Moreover, currency was the Achilles heel in the last referendum, and hasn’t yet been addressed. George Osborne was adamant in his rejection of a currency union. The options this time round, whether a separate Scottish currency or joining the euro, have yet to be properly explored. A worsened financial situation in the 27 remaining EU members hampers the latter and the former remains politically problematic. 

The problem of borders

Geography is also an obstacle  that will be even harder to address now than before. Scotland can change its constitution, but it cannot alter its location on a shared island. In 2014, the independence argument was simply about changing the political union. Other unions, whether monarchy or social, would remain untouched. The island would remain seamless, without border posts. An independent Scotland, whether in or out of the EU, would almost certainly have to face these issues. That is a significant change from before, and the effect on public opinion unknown.

The risk that's worth it

Ultimately, the bar for a Yes vote may be higher, but the Scots may still be prepared to jump it. As with Ireland in 1920, facing any risk may be better than remaining in the British realm. Boris Johnson as Prime Minister would certainly encourage that. 

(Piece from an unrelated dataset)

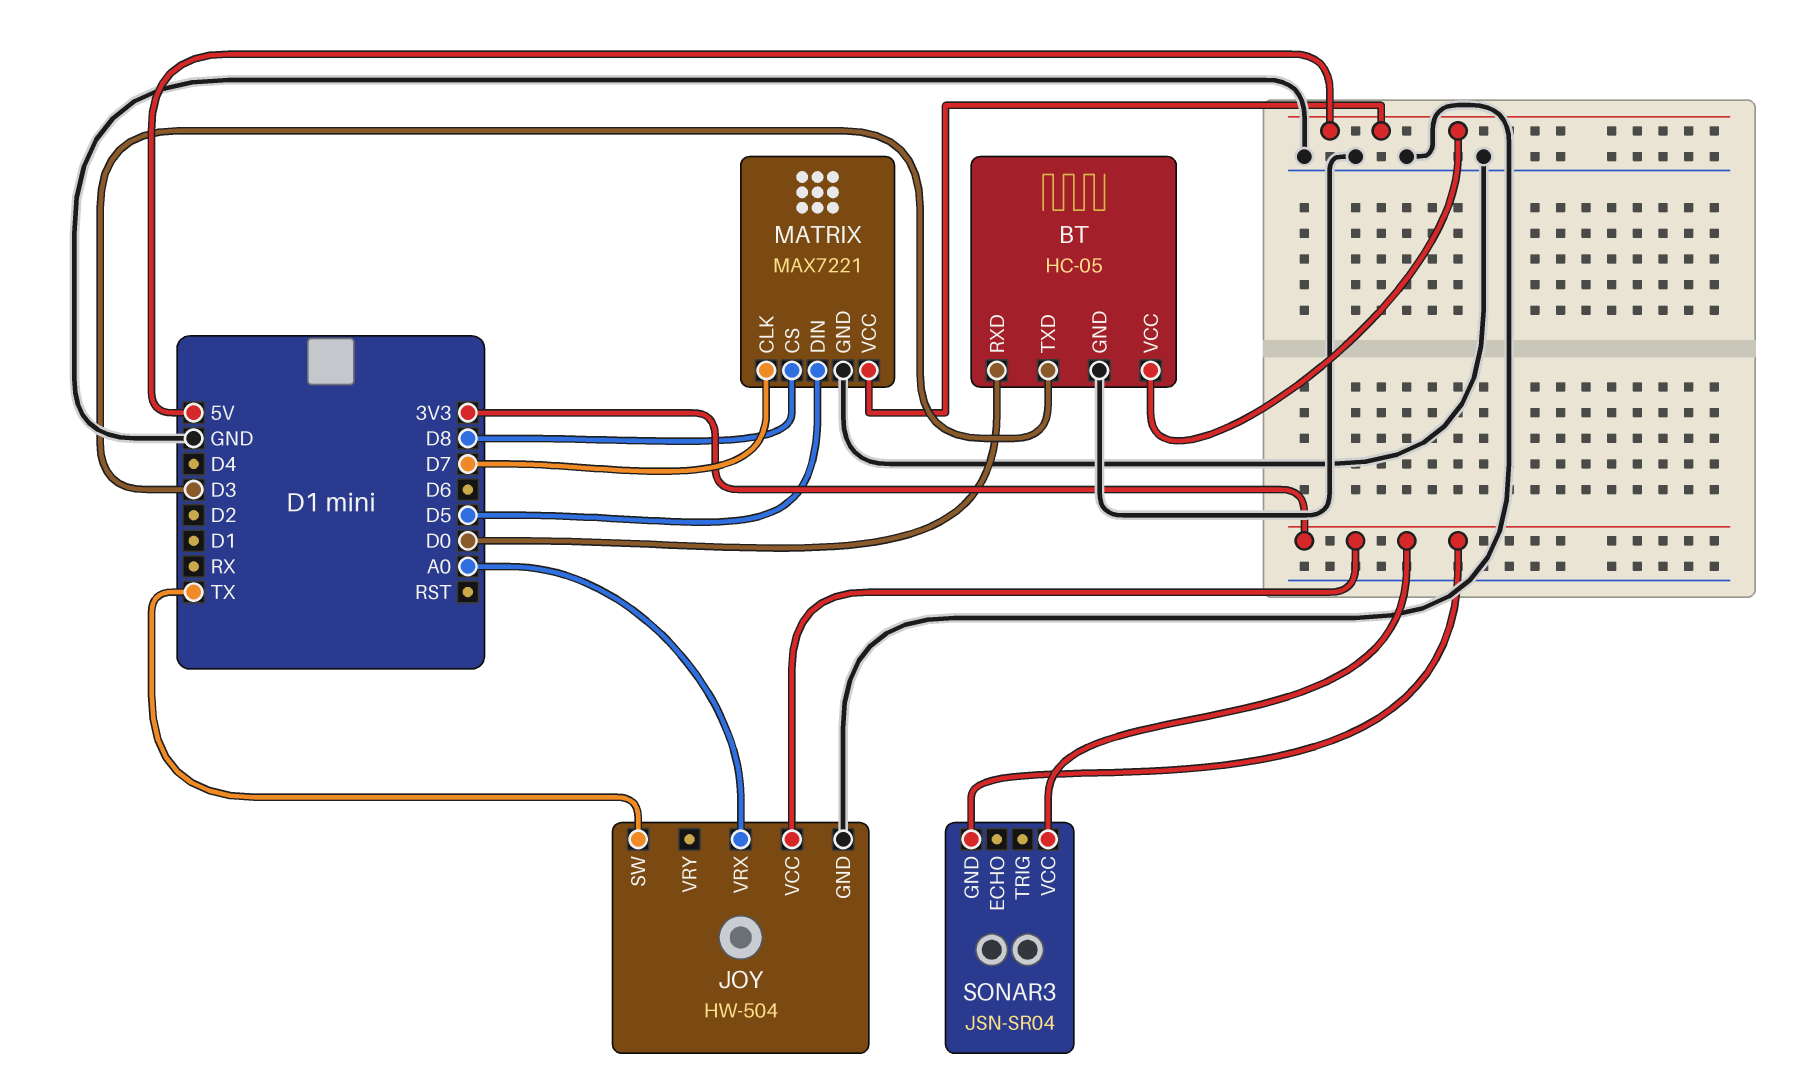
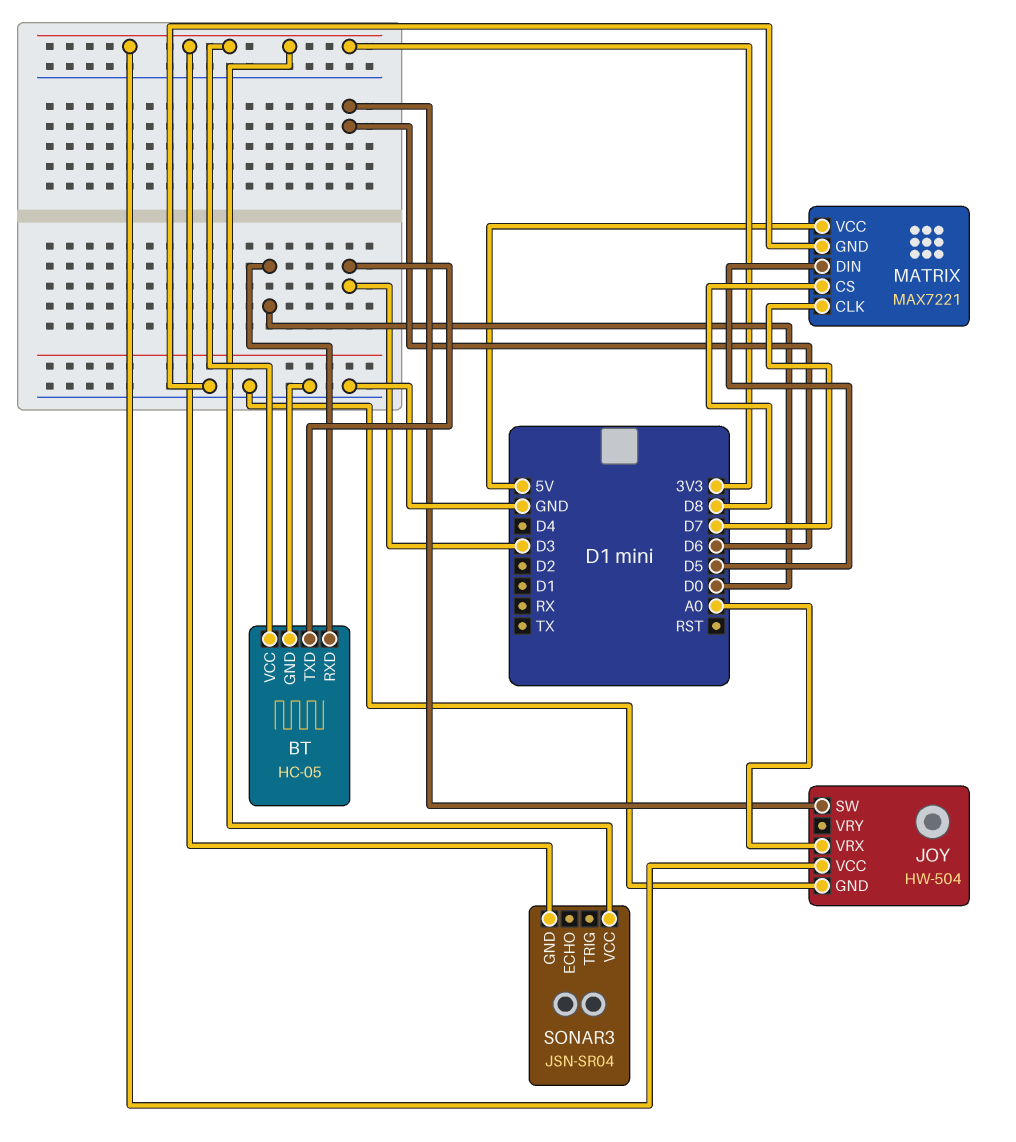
BT pin VCC: 5V -> 3V3
JOY pin SW: TX -> D6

David Cameron's lack of sensitivity after the independence referendum fuelled the Scottish National Party surge. But perhaps this time, the new Government will be magnanimous towards Scotland and move to federalism. The Nordic Union offers an example to be explored. Left-wing commentators have called for a progressive alliance to remove the Tories and offer a multi-option referendum on Scotland’s constitution. But that is dependent on SNP and Labour being prepared to work together, and win the debate in England and Wales.

So, Indy Ref The Sequel is on the table. It won’t be the same as the first, and it will be more challenging. But, if there is no plausible alternative, Scots may consider it the only option.

Kenny MacAskill served as a Scottish National MSP between 2007 and 2016, and as Cabinet Secretary for Justice between 2007 and 2014.